= What you are asked to do =
Return every line of text in the listing below without any changes, and leave out the pictures.

= Records to use =
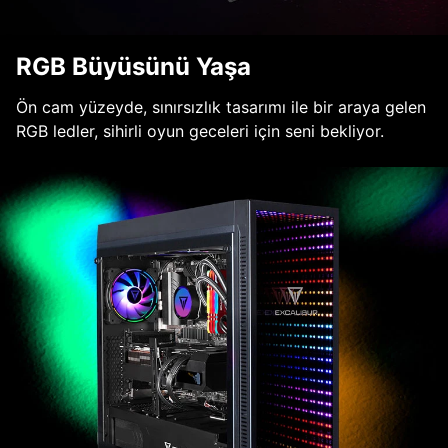
RGB Büyüsünü Yaşa
Ön cam yüzeyde, sınırsızlık tasarımı ile bir araya gelen
RGB ledler, sihirli oyun geceleri için seni bekliyor.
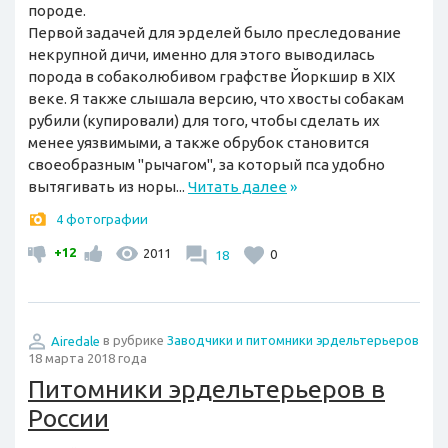
породе.
Первой задачей для эрделей было преследование
некрупной дичи, именно для этого выводилась
порода в собаколюбивом графстве Йоркшир в XIX
веке. Я также слышала версию, что хвосты собакам
рубили (купировали) для того, чтобы сделать их
менее уязвимыми, а также обрубок становится
своеобразным "рычагом", за который пса удобно
вытягивать из норы...
Читать далее
»
4 фотографии
+12
2011
18
0
Airedale
в рубрике
Заводчики и питомники эрдельтерьеров
18 марта 2018 года
Питомники эрдельтерьеров в
России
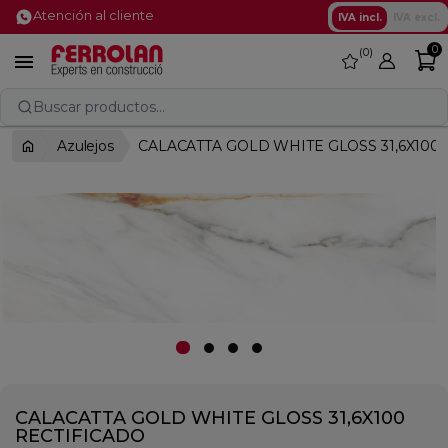
Atención al cliente
IVA incl.
IVA excl.
0
0
favorite

Buscar productos...
Azulejos
CALACATTA GOLD WHITE GLOSS 31,6X100
CALACATTA GOLD WHITE GLOSS 31,6X100
RECTIFICADO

= Reply to the task =
RGB Büyüsünü Yaşa
Ön cam yüzeyde, sınırsızlık tasarımı ile bir araya gelen
RGB ledler, sihirli oyun geceleri için seni bekliyor.
породе.
Первой задачей для эрделей было преследование
некрупной дичи, именно для этого выводилась
порода в собаколюбивом графстве Йоркшир в XIX
веке. Я также слышала версию, что хвосты собакам
рубили (купировали) для того, чтобы сделать их
менее уязвимыми, а также обрубок становится
своеобразным "рычагом", за который пса удобно
вытягивать из норы...
Читать далее
»
4 фотографии
+12
2011
18
0
Airedale
в рубрике
Заводчики и питомники эрдельтерьеров
18 марта 2018 года
Питомники эрдельтерьеров в
России
Atención al cliente
IVA incl.
IVA excl.
0
0
favorite

Buscar productos...
Azulejos
CALACATTA GOLD WHITE GLOSS 31,6X100
CALACATTA GOLD WHITE GLOSS 31,6X100
RECTIFICADO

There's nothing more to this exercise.